请更新下面的全部数据：将每处“latitude”改为“lat”，其余一律不变，答案中不要包含图片。

* 已知条目
◆ ◆ ◆
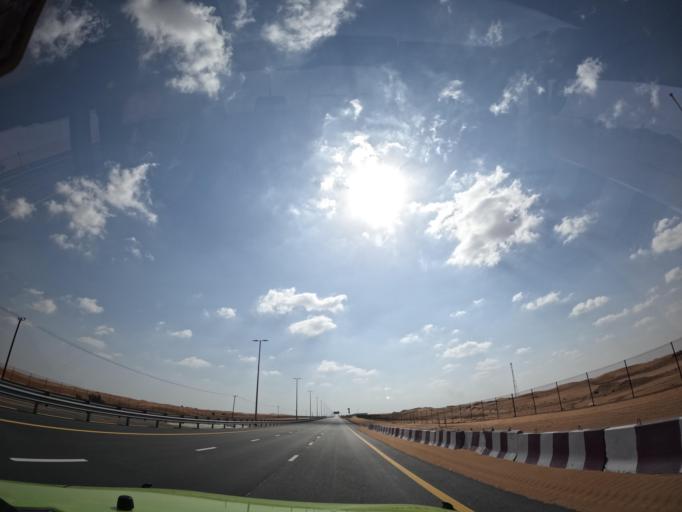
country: AE
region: Ash Shariqah
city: Adh Dhayd
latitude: 24.9741
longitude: 55.6871
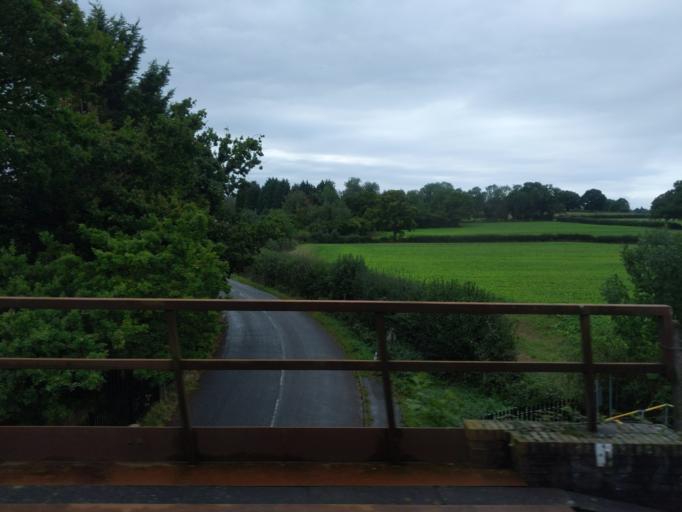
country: GB
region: England
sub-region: Kent
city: Tonbridge
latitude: 51.2085
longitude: 0.2439
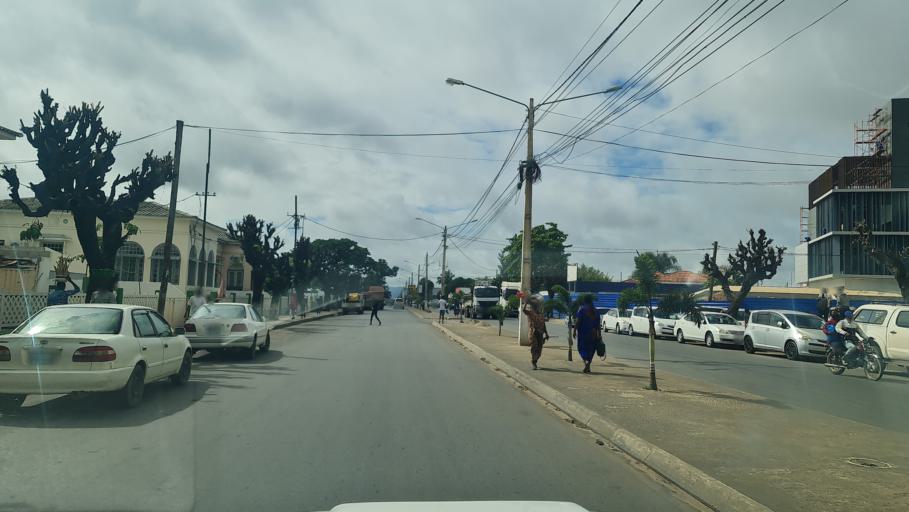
◆ ◆ ◆
* 本题解答
country: AE
region: Ash Shariqah
city: Adh Dhayd
lat: 24.9741
longitude: 55.6871
country: GB
region: England
sub-region: Kent
city: Tonbridge
lat: 51.2085
longitude: 0.2439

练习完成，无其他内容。